Generated multi-year, archived data sets of cloud macro and microphysical properties, boundary and surface-layer structure and turbulent exchanges, and surface energy budgets for coastal Arctic and Arctic Ocean locations.
Improved a hierarchy of forecasting (e.g. ECMWF), climate (e.g. CCCMa, CCSM) and regional (e.g. ARCSYM, MM5) models with new observation-based parameterizations as well as providing unique data sets for model validation.

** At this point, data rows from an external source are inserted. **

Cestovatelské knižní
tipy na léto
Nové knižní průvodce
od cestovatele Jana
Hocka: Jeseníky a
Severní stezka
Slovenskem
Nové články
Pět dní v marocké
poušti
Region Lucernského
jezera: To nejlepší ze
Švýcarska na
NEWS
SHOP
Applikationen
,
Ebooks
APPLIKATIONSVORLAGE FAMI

Observing and Modeling Clouds, Aerosols and Radiation

Using a unique combination of remote sensors and models, ETL has engaged in a study of the aerosol indirect effect. Observations are provided by surface-based remote sensors developed at ETL and enable simultaneous profiling of aerosol entering clouds (measured by lidar) and cloud drop response (derived from radar and microwave radiometer). Our models include detailed representation of aerosol and cloud microphysics and the effect of aerosols on cloud drop number and size, and cloud reflectance.
ETL fabricated and is testing a prototype Ground-based Remote Icing Detection System (GRIDS) to remotely identify hazardous in-cloud aircraft icing conditions and issue warnings to pilots and air traffic controllers. This system, being developed for the NWS and FAA, is based on a number of microwave and radar technologies pioneered at ETL.
To solve the problem of assimilating passive microwave data into forecast models over heavy clouds, ETL has developed fast discrete ordinate radiative transfer model routines that provide the Jacobian between the observed brightness temperature and all NCEP prognostic parameters. This program uses ETL's unique theoretical expertise in radiative transfer and numerical weather modeling.

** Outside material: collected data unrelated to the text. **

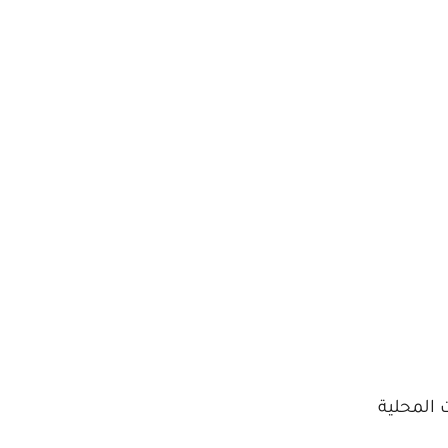
 المحلية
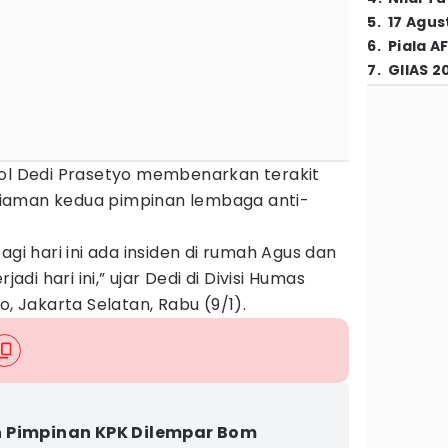
5
.
17 Agus
6
.
Piala A
7
.
GIIAS 2
Pol Dedi Prasetyo membenarkan terakit
iaman kedua pimpinan lembaga anti-
agi hari ini ada insiden di rumah Agus dan
jadi hari ini,” ujar Dedi di Divisi Humas
o, Jakarta Selatan, Rabu (9/1).
 Pimpinan KPK Dilempar Bom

Exploring Issues at the Interface Between Weather and Climate

ETL Played key role in developing the international THORPEX effort that has now been transferred with staff to OAR HQ.
Developed the Weather Climate Connection effort with CDC, with initial results documenting watershed-scale sensitivity to large-scale flow patterns influenced by tropical forcing, and exploring the climatology of atmospheric rivers and their role in linking the tropics and land-falling west coast storms.

Users and Benefits

Observations and diagnostic activities in the polar regions are critical to observing and diagnosing climate change, validating new polar satellite data products, and supporting NOAA's SEARCH efforts. Other efforts support the CCSP as well as the activities of the USWRP, NASA/NOAA Joint Center for Satellite Data Assimilation (JCSDA), and NOAA/NWS/NCEP/EMC, and NWS aviation forecast validation.